# Best roller cover and roller ?



## DEK Painting inc. (Dec 31, 2016)

What is your favorite cover for int. drywall ,orange peal , smooth , and knockdown finish ? What about ext. rough stucco , T-111 siding , hardee board , rough cedar ? Why is it your preference ? I prefer the Purdy colossas 1/2 or 3/4 cover for int. drywall and Colossas 1 inch for stucco! I have found no better all around roller cover yet , and have used them all !!! Slap one of them on a Wooster sher lock roller and its hard to beat !!! When Im done cleaning the roller covers I submerge them in bucket of water and store until next use ! I get 3-6 months out of my roller covers !!! A collosas roller cover makes your job easy , those cheap 1 1/4 inch rollers will work you to death !


----------



## chrisn (Jul 15, 2007)

Wooster 50/50 1/2 in nap


----------



## thamberg (Jun 11, 2012)

I use Arroworthy Microfibers 9/16" for just about everything. Works for me on almost any kind of surface.

Wooster Sherlock roller frames are my favorites. Especially the 14" setups.


----------



## PACman (Oct 24, 2014)

dang it! I'm out of popcorn again!

→ Data provided:

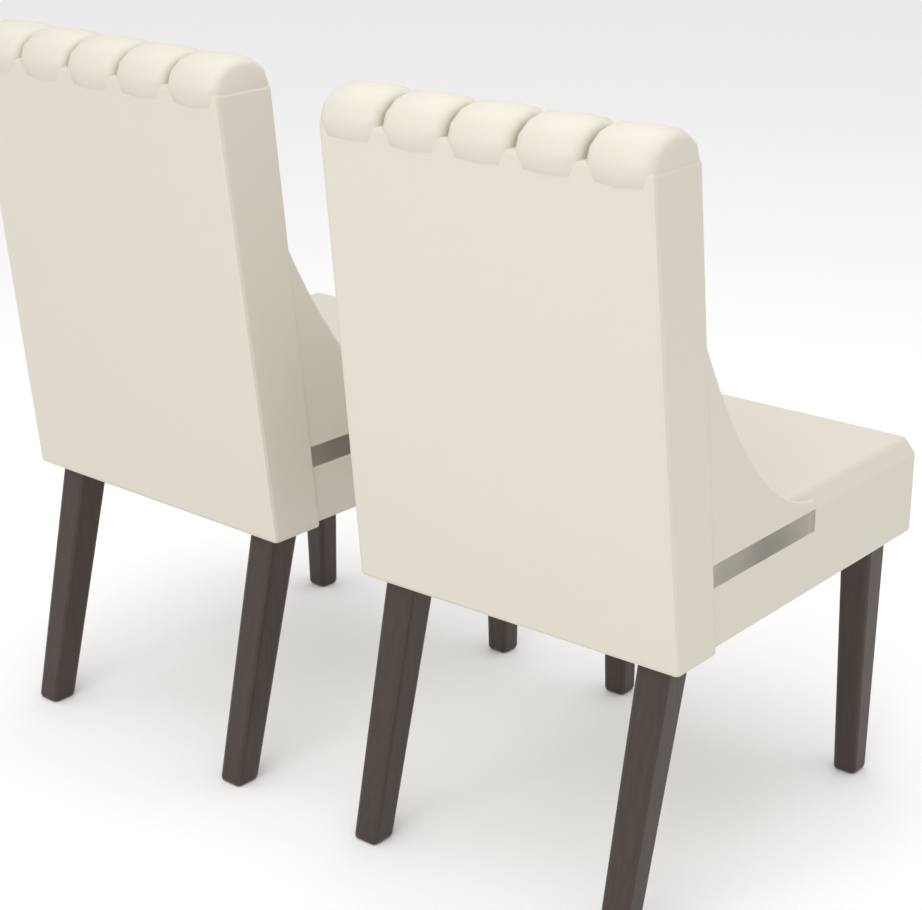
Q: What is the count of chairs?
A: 2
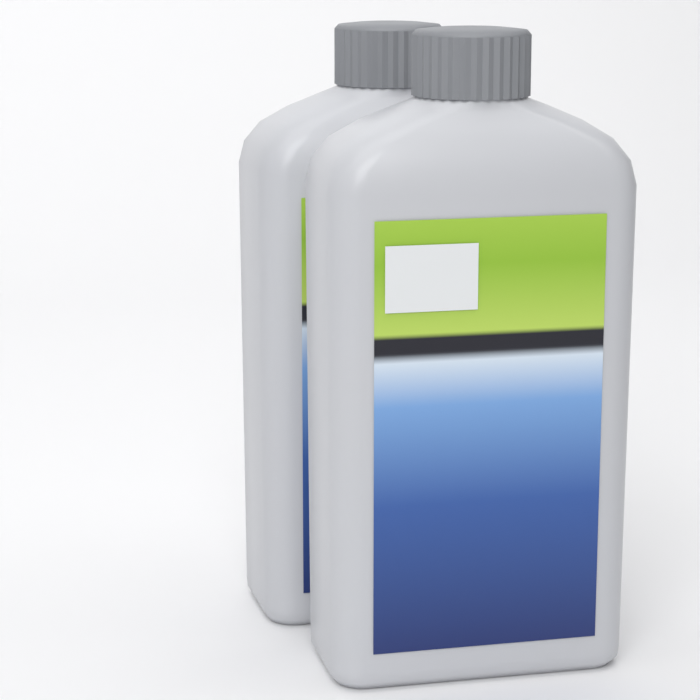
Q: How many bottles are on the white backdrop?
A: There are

→ Aim of the task: Pick up the forum thread about roller covers above and write what comes next after its last post.

→ Answer to the task:
----------



## Rbriggs82 (Jul 9, 2012)

I've got your back PAC..


----------



## epretot (Dec 17, 2011)

PACman said:


> dang it! I'm out of popcorn again!


I know...this is going to be painful.


----------



## lilpaintchic (Jul 9, 2014)

Please pass the popcorn...


----------



## PACman (Oct 24, 2014)

The Purdy collussusususs is a damn fine roller cover. Purdy doesn't make a "bad" roller cover. They're all good.


----------



## Vylum (May 12, 2016)

lilpaintchic said:


>


this is the only answer im willing to accept, the rest of you are wrong.


----------



## futtyos (Aug 11, 2013)

*What is the application?*

Hard to say what is the best without knowing the application. A 1 1/2" nap is going to do something different than a foam mini roller.

My favorite roller is the Wooster Sherlock with the new black nylon bushings (the old white ones made quite the squeek!)

My current favorite interior go to cover is the Wooster 5/16" Micro Plush. I have been doing a lot of work for a GC in some hi rises in Chicago and he likes as little stipple as possible on the ceilings and walls. He had his previous painter using 1/4" nap rollers. I couldn't find one that really worked for me, but the 5/16" Micro Plush seems to make both of us happy. I have used it in numerous applications and it never seems to let me down. It also seems to leave the same finish rolling either up or down. I have had roller covers turn into double mohairs, one half smooth and the other rough while rolling in one direction and the reverse when rolling in the other direction. Not so with the 5/16" Micro Plush.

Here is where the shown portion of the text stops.